Here, London ties in how increasing productivity of labour is a contradiction under capitalism, all the gains are swallowed up by the owners of the means of productivity. The answer is not to try to reverse history, it is to ensure that the contradiction is resolved by socialising the ownership of the means of our survival:
“Combination is stronger than competition. Primitive man was a puny creature hiding in the crevices of the rocks. He combined and made war upon his carnivorous enemies. They were competitive beasts. Primitive man was a combinative beast, and because of it he rose to primacy over all the animals. And man has been achieving greater and greater combinations ever since. It is combination versus competition, a thousand centuries long struggle, in which competition has always been worsted. Whoso enlists on the side of competition perishes.”

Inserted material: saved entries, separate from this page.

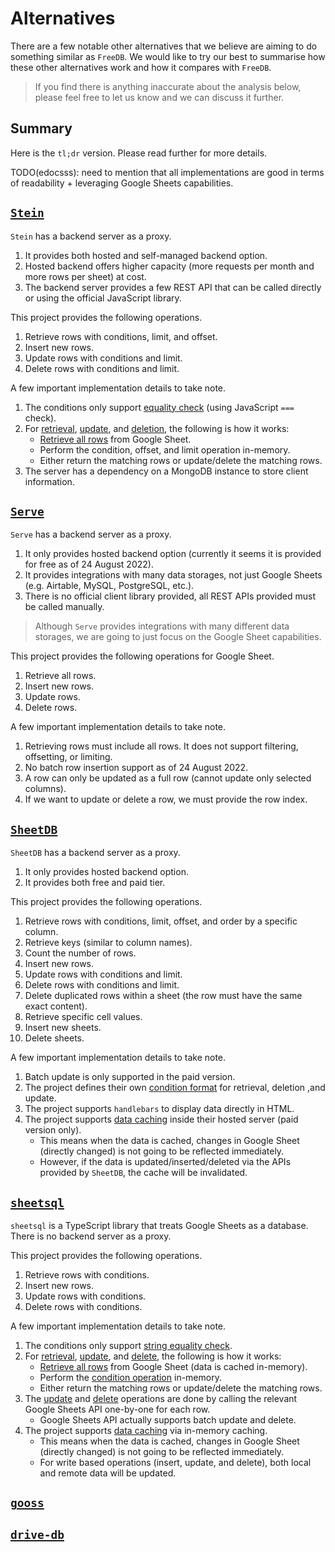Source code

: # Alternatives

There are a few notable other alternatives that we believe are aiming to do something similar as `FreeDB`.
We would like to try our best to summarise how these other alternatives work and how it compares with `FreeDB`.

> If you find there is anything inaccurate about the analysis below,
> please feel free to let us know and we can discuss it further.

## Summary

Here is the `tl;dr` version. Please read further for more details.

TODO(edocsss): need to mention that all implementations are good in terms of readability + leveraging Google Sheets capabilities.

## [`Stein`](https://github.com/SteinHQ/Stein)

`Stein` has a backend server as a proxy.

1. It provides both hosted and self-managed backend option.
2. Hosted backend offers higher capacity (more requests per month and more rows per sheet) at cost.
3. The backend server provides a few REST API that can be called directly or using the official JavaScript library.

This project provides the following operations.

1. Retrieve rows with conditions, limit, and offset.
2. Insert new rows.
3. Update rows with conditions and limit.
4. Delete rows with conditions and limit.

A few important implementation details to take note.

1. The conditions only support [equality check](https://github.com/SteinHQ/Stein/blob/master/controllers/objectDoesMatch.js) (using JavaScript `===` check).
2. For [retrieval](https://github.com/SteinHQ/Stein/blob/master/controllers/readSheet.js),
   [update](https://github.com/SteinHQ/Stein/blob/master/controllers/editRow.js), and
   [deletion](https://github.com/SteinHQ/Stein/blob/master/controllers/deleteRow.js), the following is how it works:
   - [Retrieve all rows](https://github.com/SteinHQ/Stein/blob/master/controllers/retrieveSheet.js) from Google Sheet.
   - Perform the condition, offset, and limit operation in-memory.
   - Either return the matching rows or update/delete the matching rows.
3. The server has a dependency on a MongoDB instance to store client information.

### 

## [`Serve`](https://www.withserve.com/)

`Serve` has a backend server as a proxy.

1. It only provides hosted backend option (currently it seems it is provided for free as of 24 August 2022).
2. It provides integrations with many data storages, not just Google Sheets (e.g. Airtable, MySQL, PostgreSQL, etc.).
3. There is no official client library provided, all REST APIs provided must be called manually.

> Although `Serve` provides integrations with many different data storages, we are going to just
> focus on the Google Sheet capabilities.

This project provides the following operations for Google Sheet.

1. Retrieve all rows.
2. Insert new rows.
3. Update rows.
4. Delete rows.

A few important implementation details to take note.

1. Retrieving rows must include all rows. It does not support filtering, offsetting, or limiting.
2. No batch row insertion support as of 24 August 2022.
3. A row can only be updated as a full row (cannot update only selected columns).
4. If we want to update or delete a row, we must provide the row index.

## [`SheetDB`](https://sheetdb.io/)

`SheetDB` has a backend server as a proxy.

1. It only provides hosted backend option. 
2. It provides both free and paid tier.

This project provides the following operations.

1. Retrieve rows with conditions, limit, offset, and order by a specific column.
2. Retrieve keys (similar to column names).
3. Count the number of rows.
4. Insert new rows.
5. Update rows with conditions and limit.
6. Delete rows with conditions and limit.
7. Delete duplicated rows within a sheet (the row must have the same exact content).
8. Retrieve specific cell values.
9. Insert new sheets.
10. Delete sheets.

A few important implementation details to take note.

1. Batch update is only supported in the paid version.
2. The project defines their own [condition format](https://docs.sheetdb.io/#get-search-in-document) for retrieval, deletion ,and update.
3. The project supports `handlebars` to display data directly in HTML.
4. The project supports [data caching](https://docs.sheetdb.io/#caching) inside their hosted server (paid version only).
   - This means when the data is cached, changes in Google Sheet (directly changed) is not going to be reflected immediately.
   - However, if the data is updated/inserted/deleted via the APIs provided by `SheetDB`, the cache will be invalidated.

## [`sheetsql`](https://github.com/joway/sheetsql)

`sheetsql` is a TypeScript library that treats Google Sheets as a database. There is no backend server as a proxy.

This project provides the following operations.

1. Retrieve rows with conditions.
2. Insert new rows.
3. Update rows with conditions.
4. Delete rows with conditions.

A few important implementation details to take note.

1. The conditions only support [string equality check](https://github.com/joway/sheetsql/blob/master/src/storage.ts#L77).
2. For [retrieval](https://github.com/joway/sheetsql/blob/master/src/storage.ts#L108),
   [update](https://github.com/joway/sheetsql/blob/master/src/storage.ts#L134), and
   [delete](https://github.com/joway/sheetsql/blob/master/src/storage.ts#L173), the following is how it works:
   - [Retrieve all rows](https://github.com/joway/sheetsql/blob/master/src/storage.ts#L209) from Google Sheet (data is cached in-memory).
   - Perform the [condition operation](https://github.com/joway/sheetsql/blob/master/src/storage.ts#L61) in-memory.
   - Either return the matching rows or update/delete the matching rows.
3. The [update](https://github.com/joway/sheetsql/blob/master/src/storage.ts#L148) and [delete](https://github.com/joway/sheetsql/blob/master/src/storage.ts#L180)
   operations are done by calling the relevant Google Sheets API one-by-one for each row.
   - Google Sheets API actually supports batch update and delete.
4. The project supports [data caching](https://github.com/joway/sheetsql/blob/master/src/storage.ts#L201) via in-memory caching.
   - This means when the data is cached, changes in Google Sheet (directly changed) is not going to be reflected immediately.
   - For write based operations (insert, update, and delete), both local and remote data will be updated.

## [`gooss`](https://github.com/Stuk/gooss)

## [`drive-db`](https://github.com/franciscop/drive-db)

He continues his discussion with the small capitalists in the next chapter “The Mathematics of a Dream.” Here, London is at his most ambitious. He tries to lead the reader through a Marxist explanation of the contradiction between labour and capital in the form of the theory of surplus value. He does an admirable job, even if it’s a bit out-of-date by today’s standards. What is most impressive is that he’s writing a science fiction novel and has managed to squeeze in a realistic conversation between the protagonists that allows the reader to gain some insight into an essential Marxist concept.
The Class Struggle
The rest of the novel is a summary of the twists and turns for how the Iron Heel comes to power and drowns the many revolts in blood before the eventual final victory of the workers against capital. No spoiler alert needed; this is explained in the foreword. This section is less powerful for it is but an imagined future of how the class war played out.
London did, however, predict some things in more or less accurate fashion. Written mostly in 1905, London anticipated WW1 but he thought it would last the period that in reality covered both WW1 and WW2. He also got right the creation of the national security apparatus, that big labour sell-outs would occur, and that outright fascism would follow attempted revolts.
Some might point to the recent developments in the United States as a good reason to re-read this classic. They’re not wrong.
It was Brecht who said that art is not a mirror held up to reality but a hammer with which to shape it. The Iron Heel by Jack London should be considered to be one of the finest examples in the struggle for socialism.
Jack London, quoted in 1916, said:
“I would rather be ashes than dust! I would rather that my spark should burn out in a brilliant blaze than it should be stifled by dry-rot. I would rather be a superb meteor, every atom of me in magnificent glow, than a sleepy and permanent planet. The function of man is to live, not to exist. I shall not waste my days trying to prolong them. I shall use my time.” – The Bulletin, San Francisco, California, December 2, 1916.